The other finding that I thought was interesting is that the most skeptical mobile phone users were the early adopters rather than Joe Six Packs who overall seemed more psyched about the potential for added convenience, speed and innovation. In prepping for The Innovation Project (Are you on the list??), I have been re-reading the books written by our v.cool thought leaders, including The Lean Startup by Eric Ries. Ries’ proposition is that early adopters love innovation and will tradeoff lots of stuff including reliability and compatibility for a new experience. All you early adopters, raise your hand if you remember v.1 of the iPhone? Remember those tradeoffs? According to Ries, the toughest customers are those more mainstream guys and gals who come to new things with high expectations since they seem pretty happy with what they have now, and need the “new thing” to be demonstrably better in order to make the switch.

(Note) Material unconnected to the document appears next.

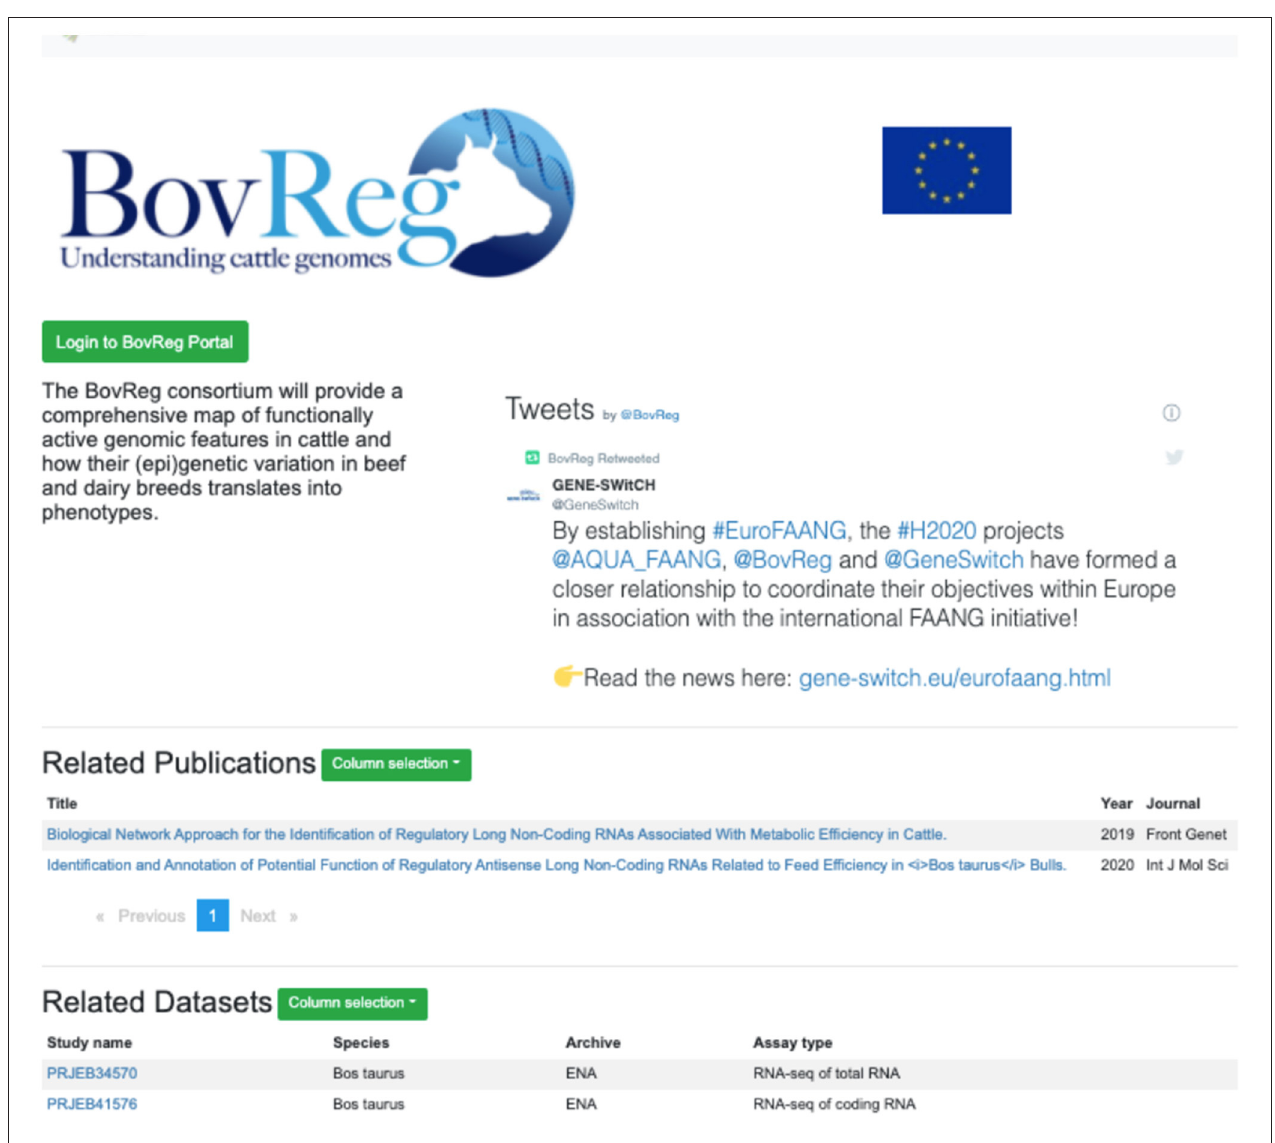
FIGURE 4 | Project-specific subportal views offer the full functionality of the FAANG site pre-filtered to data from a particular consortia (https://data.faang.org/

According to the MasterCard research, it is the exact opposite when it comes to mobile payments. It is the early adopters who are the party poopers and the mainstream guys and gals who seem genuinely excited by the prospect of using their mobile phones to shop and pay in stores. The reasons for the early adopter skepticism is a concern over acceptance — basically not being able to use their phones all the places they want to. In fact, the problem is the early adopters get all psyched at first and download and populate wallets only to get turned off by the lack of acceptance. Maybe the mainstream customers haven’t thought the acceptance part all the way through or maybe they don’t care so long as they can use their phones at the places they want to, which may not necessarily be all of the places they shop today. Then again, maybe the early adopters are too hung up on making a total switch from plastic card to mobile phone as a condition of being wildly enthusiastic, which can only mean that they will be grumpy for a long time to come.
The study is an interesting data point since it only underscores that there is a worldwide consumer conversation about the power and the potential of mobile payments. From Dallas to Dubai, the chatter is consistent — consumers are fascinated with the possibility of using these powerful devices to discover new and efficient ways to buy and pay. Absent these conversations? Anything at all about what technology was going to power the experience – that’s the stuff that they will leave to all of us to duke out and tell them about later.